Star Anchor in Corruption Probe

CCTV anchor Rui Chenggang was detained by authorities on Friday
The corruption net has widened in China to include a well-known anchor from China Central Television.

Rui Chenggang was taken away by the authorities on Friday from the CCTV premises, leaving his Economic News co-anchor Xie Yingying to host the show on her own that evening.

The routine camera angles continued, with shots of Rui's empty seat, though his microphone was there. Seems like no one in the control room knew how to deal with Rui's sudden departure.

In addition to taking away the 36-year-old, prosecutors also rounded up Li Yong, deputy director of CCTV's financial news channel and an unnamed producer.

This trio isn't the only group of people from CCTV caught up in investigations -- other high-profile figures at the state media have also been detained, including senior executive Guo Zhenxi last month.

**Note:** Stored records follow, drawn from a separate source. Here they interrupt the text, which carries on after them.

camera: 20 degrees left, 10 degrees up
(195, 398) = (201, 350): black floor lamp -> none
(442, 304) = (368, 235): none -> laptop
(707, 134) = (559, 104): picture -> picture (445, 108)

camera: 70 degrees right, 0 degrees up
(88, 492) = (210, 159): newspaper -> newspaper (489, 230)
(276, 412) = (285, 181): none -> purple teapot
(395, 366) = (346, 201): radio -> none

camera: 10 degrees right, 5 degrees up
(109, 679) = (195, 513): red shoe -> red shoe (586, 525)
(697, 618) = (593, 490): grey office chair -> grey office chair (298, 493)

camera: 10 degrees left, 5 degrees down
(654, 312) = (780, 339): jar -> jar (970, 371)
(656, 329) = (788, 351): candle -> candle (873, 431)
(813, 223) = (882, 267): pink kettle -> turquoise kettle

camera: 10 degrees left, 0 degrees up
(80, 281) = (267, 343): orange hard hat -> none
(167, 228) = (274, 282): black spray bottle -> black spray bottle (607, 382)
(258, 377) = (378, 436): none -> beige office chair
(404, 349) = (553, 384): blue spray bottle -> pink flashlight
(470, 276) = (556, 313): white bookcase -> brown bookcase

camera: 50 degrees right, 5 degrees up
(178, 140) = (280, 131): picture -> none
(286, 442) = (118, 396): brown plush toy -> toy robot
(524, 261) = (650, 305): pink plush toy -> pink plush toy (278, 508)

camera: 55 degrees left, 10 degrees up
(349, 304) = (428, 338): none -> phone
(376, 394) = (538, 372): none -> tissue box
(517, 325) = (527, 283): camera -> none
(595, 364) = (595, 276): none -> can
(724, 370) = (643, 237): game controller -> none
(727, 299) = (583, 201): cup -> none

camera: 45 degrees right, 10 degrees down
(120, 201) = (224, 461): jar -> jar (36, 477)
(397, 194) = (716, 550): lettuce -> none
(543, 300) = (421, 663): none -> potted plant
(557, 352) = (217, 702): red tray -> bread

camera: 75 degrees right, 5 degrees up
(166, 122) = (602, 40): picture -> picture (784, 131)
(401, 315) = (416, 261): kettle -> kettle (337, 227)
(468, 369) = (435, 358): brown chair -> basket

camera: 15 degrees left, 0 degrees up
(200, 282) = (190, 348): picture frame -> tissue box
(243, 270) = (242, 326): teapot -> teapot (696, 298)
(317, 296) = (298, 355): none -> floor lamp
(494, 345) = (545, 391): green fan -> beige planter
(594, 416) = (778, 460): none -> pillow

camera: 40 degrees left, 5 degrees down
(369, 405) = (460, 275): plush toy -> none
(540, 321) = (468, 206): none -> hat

Interestingly auditors found over 1 million yuan in Rui's office, but it was unclear if the money was related to his detention. Perhaps he was planning to take it to Brazil where he had planned to cover Chinese President Xi Jinping's trip to South America and the BRICS summit? Too much speculation at this point.

After Guo was taken away in early June, there were rumours Rui was implicated into the investigation into Guo, but Rui denied this. Instead he continued to host his show and even posted pictures on his Weibo account interviewing Malaysian Prime Minister Najib Razak on June 3.

If Rui is formally arrested, this will signal the downfall of one of China's most prominent young rising stars. He is fluent in English and apparently has a taste for Ermenegildo Zegna suits, and drives a Jaguar.

A biography on the CCTV English-language website said Rui had interviewed more than 30 heads of state, and more than 300 top executives of Fortune 500 companies.

In 2005 then Yale University President Richard C. Levin nominated Rui to be a Yale World Fellow, and Levin even wrote the introduction to the anchor's book called Life Begins at 30, on China's economic rise.

Two years later Rui gained notoriety when he used his blog to campaign the government to remove a branch of Starbucks from the Forbidden City in Beijing. It was later replaced with a Chinese cafe.

In 2010 Rui became the subject of Internet mockery over a comment he made when US President Barack Obama called for questions from the Korean news media at a Group of 20 summit meeting in South Korea.

"I'm actually Chinese, but I think I get to represent the whole of Asia," he said.

The next year he point blank asked then incoming US Ambassador to China Gary Locke, "I hear you flew here coach. Is that a reminder that the US owes China money?"

Locke replied it was standard practice for American diplomats and other American officials to fly economy.

In some aspects, Rui's character may represent China today -- ambition, conniving, patriotism, and hubris.